What you should do:
Search each line of the data for the word "root"; copy every line where it is found.

··· Study material

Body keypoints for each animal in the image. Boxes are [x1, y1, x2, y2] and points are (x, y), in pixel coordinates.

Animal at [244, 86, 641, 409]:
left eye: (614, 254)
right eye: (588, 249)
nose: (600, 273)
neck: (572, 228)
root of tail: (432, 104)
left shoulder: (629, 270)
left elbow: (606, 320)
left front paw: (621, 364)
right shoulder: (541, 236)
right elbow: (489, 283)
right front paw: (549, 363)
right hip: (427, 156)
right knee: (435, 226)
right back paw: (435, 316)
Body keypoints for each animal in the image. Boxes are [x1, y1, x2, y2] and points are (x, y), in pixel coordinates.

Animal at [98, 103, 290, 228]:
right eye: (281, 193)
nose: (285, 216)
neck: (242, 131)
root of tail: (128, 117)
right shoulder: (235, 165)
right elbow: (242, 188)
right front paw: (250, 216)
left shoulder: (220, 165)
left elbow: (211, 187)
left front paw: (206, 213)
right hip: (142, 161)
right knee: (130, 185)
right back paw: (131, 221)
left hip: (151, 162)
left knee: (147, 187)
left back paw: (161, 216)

······
··· Study material

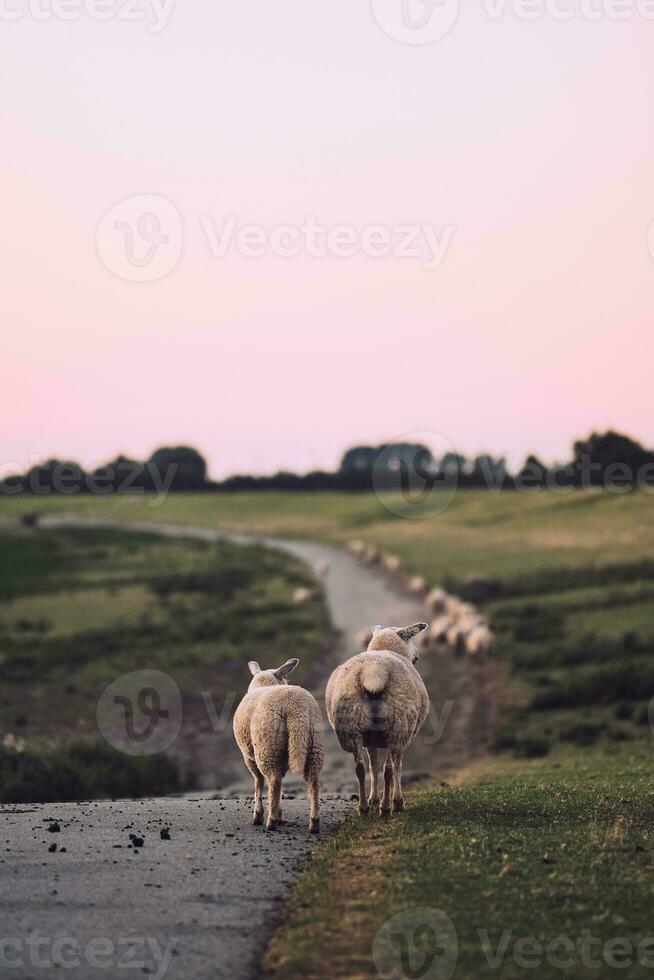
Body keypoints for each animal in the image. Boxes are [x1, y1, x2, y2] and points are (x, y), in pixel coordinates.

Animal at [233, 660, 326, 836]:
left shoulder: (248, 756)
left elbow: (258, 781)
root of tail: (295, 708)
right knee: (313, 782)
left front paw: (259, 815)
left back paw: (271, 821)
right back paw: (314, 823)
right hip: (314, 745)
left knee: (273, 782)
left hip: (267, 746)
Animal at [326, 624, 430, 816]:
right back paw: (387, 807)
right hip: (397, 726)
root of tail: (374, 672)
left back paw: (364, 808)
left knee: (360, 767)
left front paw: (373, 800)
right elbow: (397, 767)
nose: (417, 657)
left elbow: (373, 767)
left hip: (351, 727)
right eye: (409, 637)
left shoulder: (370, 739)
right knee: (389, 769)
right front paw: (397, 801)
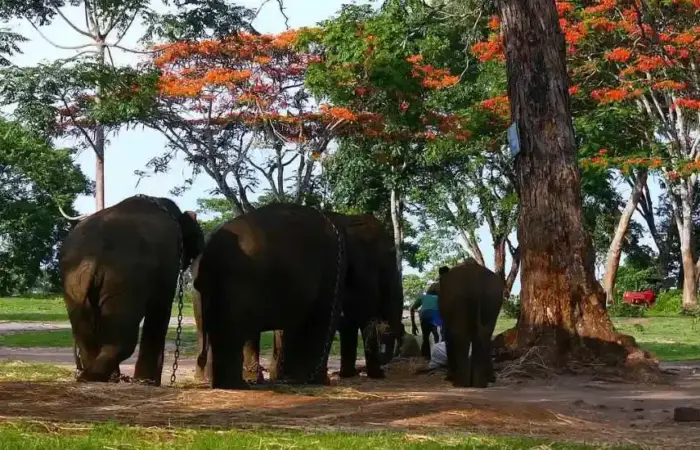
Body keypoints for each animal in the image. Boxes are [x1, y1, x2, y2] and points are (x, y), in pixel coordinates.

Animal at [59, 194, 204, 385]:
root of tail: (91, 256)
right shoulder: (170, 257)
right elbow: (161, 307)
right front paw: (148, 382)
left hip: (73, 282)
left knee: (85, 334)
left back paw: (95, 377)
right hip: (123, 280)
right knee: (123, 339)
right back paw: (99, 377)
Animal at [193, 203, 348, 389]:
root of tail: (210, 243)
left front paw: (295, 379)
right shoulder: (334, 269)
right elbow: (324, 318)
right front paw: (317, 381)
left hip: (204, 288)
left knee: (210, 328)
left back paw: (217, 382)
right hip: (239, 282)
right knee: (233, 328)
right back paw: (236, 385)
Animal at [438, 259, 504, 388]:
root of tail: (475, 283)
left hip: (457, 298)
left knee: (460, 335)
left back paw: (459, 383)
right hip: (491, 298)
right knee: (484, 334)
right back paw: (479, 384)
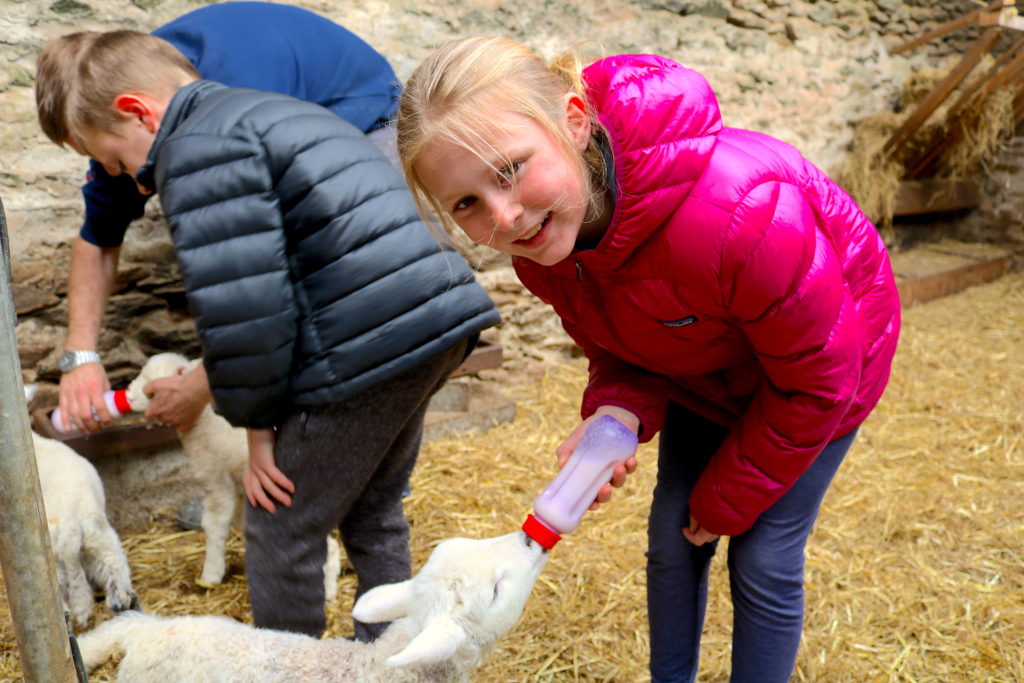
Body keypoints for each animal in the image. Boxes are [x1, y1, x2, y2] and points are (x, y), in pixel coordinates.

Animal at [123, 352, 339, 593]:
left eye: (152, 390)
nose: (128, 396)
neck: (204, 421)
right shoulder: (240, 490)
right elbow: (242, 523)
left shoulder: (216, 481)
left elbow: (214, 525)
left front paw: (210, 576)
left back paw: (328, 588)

······

Solution to this task:
root of tail: (432, 104)
root of tail: (128, 117)
root of tail: (295, 708)
root of tail: (374, 672)
root of tail: (91, 256)
root of tail: (210, 243)
root of tail: (475, 283)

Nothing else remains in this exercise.